WHAT YOU NEED TO DO> Continue the mailing-list post about materializeForSet, starting right after its last line.

___ TEXT BLOCK

[swift-dev] Continuation-based versus nested-function-based materializeForSet

Joe Groff via swift-dev Mon, 31 Oct 2016 12:23:00 -0700

We currently abstract over mutable property accesses using what I’ll call a 
continuation-based model–the materializeForSet accessor is called before an 
inout access, and returns a continuation callback that must be called when the 
inout access is completed. I think a nested-function-based model, if designed 
correctly, has the potential to be more efficient and easier to implement.


As background for anyone intimately familiar with the implementation, Swift’s 
language model for mutable properties requires a reconciliation step after a 
mutation occurs. For example, in an inout access like this:

foo(&x.y.z)
the y or z property may be computed, requiring a getter call before the call to 
foo and a setter call afterward, or either property may have willSet or didSet 
observers that fire after foo finishes. If the base x is a class, protocol, or 
generic value, the implementation of y can`t be statically known, so we need an 
abstract interface for mutating the property, projecting out the value at the 
start of the access and committing the mutated value back at the end. Ideally, 
the interface should accommodate efficient access to both stored and computed 
properties, avoiding unnecessary copying of stored properties to avoid inducing 
CoW copies or, in the near future, violating the constraints of move-only types 
or the borrow model. There are two broad approaches to doing this:

Continuation-based access

The accessor that begins the formal access can return a continuation closure to 
call when the access is completed. This is the approach Swift currently uses 
with its materializeForSet accessor pattern. A property under this model 
compiles to something like this C code:

struct X {
  // getter for Y
  Y (*getY)(const X *self);
  // setter for Y
  void (*setY)(X *self, Y newValue);
  // materializeForSet for Y
  struct MaterializeForSetReturn {
    // The projected field
    Y *y;
    // The function that finishes the access, or null
    void (*finish)(X *self, void *buffer);
  }; 
  struct MaterializeForSetReturn (*materalizeForSettingY)(X *self, void 
*buffer);
};

void callFooOnXDotYDotZ(X *x) {
  // To compile:
  //   foo(&x.y.z)

______
___ THE DATA

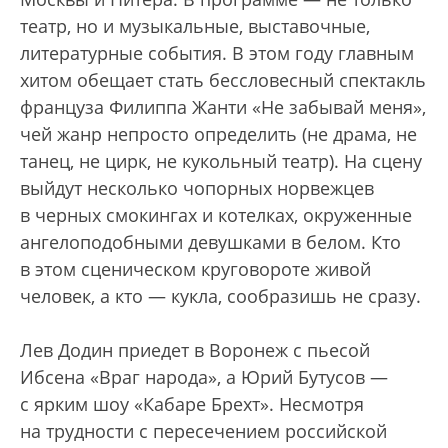
театр, но и музыкальные, выставочные,
литературные события. В этом году главным
хитом обещает стать бессловесный спектакль
француза Филиппа Жанти «Не забывай меня»,
чей жанр непросто определить (не драма, не
танец, не цирк, не кукольный театр). На сцену
выйдут несколько чопорных норвежцев
в черных смокингах и котелках, окруженные
ангелоподобными девушками в белом. Кто
в этом сценическом круговороте живой
человек, а кто — кукла, сообразишь не сразу.
Лев Додин приедет в Воронеж с пьесой
Ибсена «Враг народа», а Юрий Бутусов —
с ярким шоу «Кабаре Брехт». Несмотря
на трудности с пересечением российской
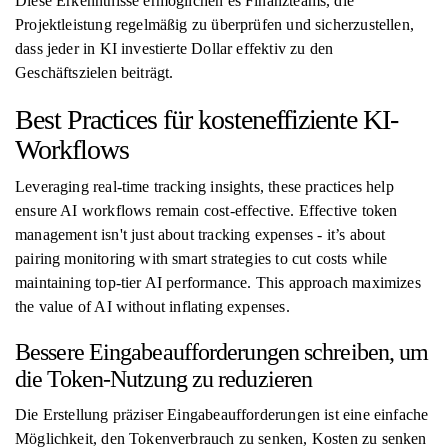
Diese Erkenntnisse ermöglichen es Finanzteams, die
Projektleistung regelmäßig zu überprüfen und sicherzustellen,
dass jeder in KI investierte Dollar effektiv zu den
Geschäftszielen beiträgt.
Best Practices für kosteneffiziente KI-
Workflows
Leveraging real-time tracking insights, these practices help
ensure AI workflows remain cost-effective. Effective token
management isn't just about tracking expenses - it’s about
pairing monitoring with smart strategies to cut costs while
maintaining top-tier AI performance. This approach maximizes
the value of AI without inflating expenses.
Bessere Eingabeaufforderungen schreiben, um
die Token-Nutzung zu reduzieren
Die Erstellung präziser Eingabeaufforderungen ist eine einfache
Möglichkeit, den Tokenverbrauch zu senken, Kosten zu senken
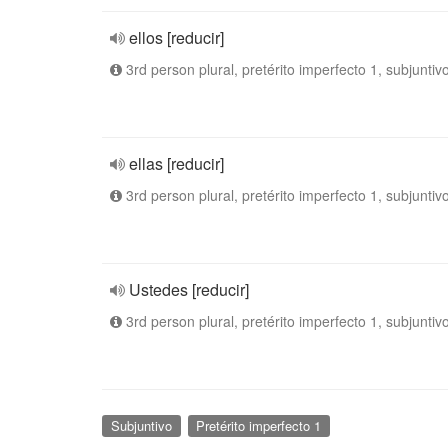
ellos [reducir]
3rd person plural, pretérito imperfecto 1, subjuntiv
ellas [reducir]
3rd person plural, pretérito imperfecto 1, subjuntiv
Ustedes [reducir]
3rd person plural, pretérito imperfecto 1, subjuntiv
Subjuntivo
Pretérito imperfecto 1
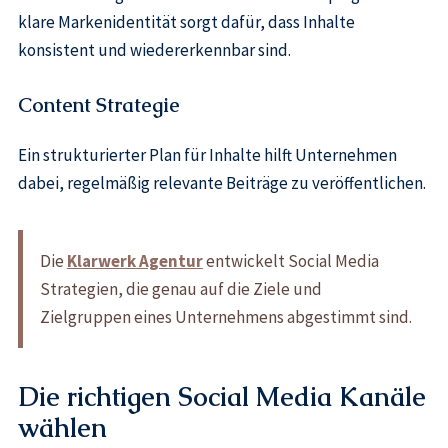
klare Markenidentität sorgt dafür, dass Inhalte
konsistent und wiedererkennbar sind.
Content Strategie
Ein strukturierter Plan für Inhalte hilft Unternehmen
dabei, regelmäßig relevante Beiträge zu veröffentlichen.
Die
Klarwerk Agentur
entwickelt Social Media
Strategien, die genau auf die Ziele und
Zielgruppen eines Unternehmens abgestimmt sind.
Die richtigen Social Media Kanäle
wählen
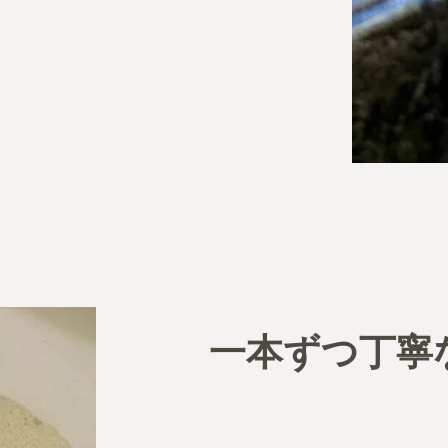
一本ずつ丁寧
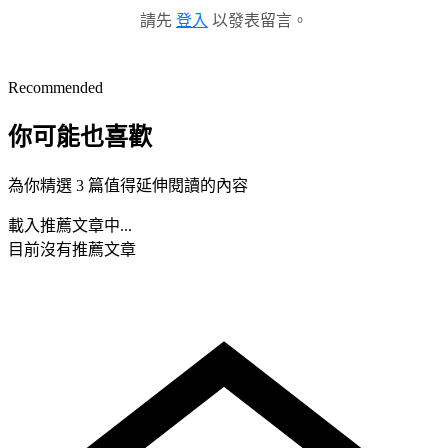
請先
登入
以發表留言。
Recommended
你可能也喜歡
為你精選 3 篇值得延伸閱讀的內容
載入推薦文章中...
目前沒有推薦文章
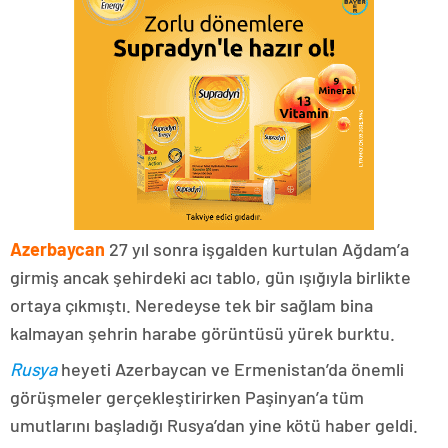
Azerbaycan
27 yıl sonra işgalden kurtulan Ağdam’a
girmiş ancak şehirdeki acı tablo, gün ışığıyla birlikte
ortaya çıkmıştı. Neredeyse tek bir sağlam bina
kalmayan şehrin harabe görüntüsü yürek burktu.
Rusya
heyeti Azerbaycan ve Ermenistan’da önemli
görüşmeler gerçekleştirirken Paşinyan’a tüm
umutlarını başladığı Rusya’dan yine kötü haber geldi.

______

RESPONSE TO THE EXERCISE>
  // 
  // - call the materializeForSet accessor to begin the access to y, giving it 
a buffer
  //   to store a computed value or capture state to pass to the end of the 
access
  char alignas(Y) bufferY[sizeof(Y) + 3*sizeof(void*)];
  auto materializedY = x->materializeForSettingY(x, bufferY);
  // - call materializeForSet to begin access to z
  char alignas(Z) bufferZ[sizeof(Z) + 3*sizeof(void*)];
  autom materializedZ = 
materializedY.y->materializeForSettingZ(materializedY.y, bufferZ);
  // - perform the access
  foo(materializedZ.z);
  // - finish the accesses, if we were given a finishing callback
  if (materializedZ.finish)
    materializedZ.finish(materializedY.y, bufferZ);
  if (materializedY.finish)
    materializedY.finish(x, bufferY);
}
A stored property can be exposed through this interface by trivially returning 
the projected address of the subobject, with no continuation:

struct MaterializeForSetReturn
materializeForSettingStoredY(X *self, void *buffer) {
  return (struct MaterializeForSetReturn){&self->y, NULL};
}
whereas a computed property can call the getter, store the computed value into 
the buffer, and return a continuation function that calls the setter:

struct MaterializeForSetReturn
materializeForSettingComputedY(X *self, void *buffer) {
  Y oldValue = getY(self);
  memcpy(buffer, &oldValue, sizeof(Y));
  return (struct MaterializeForSetReturn){(Y *)buffer, finishSettingComputedY};
}
void finishSettingComputedY(X *self, void *buffer) {
  Y newValue;
  memcpy(&newValue, buffer, sizeof(Y));
  setY(self, newValue);
}
A benefit of this approach is that it maintains the integrity of the source 
function in the compiled code. On the other hand, in order for the property 
implementation to transfer state from the start to the completion of the 
access, the caller must preallocate some stack space; if it’s too much, the 
space is wasted, and if it’s not enough, the property implementation must use 
malloc to get more space for itself. (It’s theoretically possible to avoid this 
with some clever stack pointer accounting.) There’s also a code size impact on 
the caller, which needs to bracket the inout access with a call on each side. 
The underlying CPU has to execute three or five branches per segment of the 
access path (calling and returning from materializeForSet, testing for null, 
and potentially calling and returning from the continuation if there is one).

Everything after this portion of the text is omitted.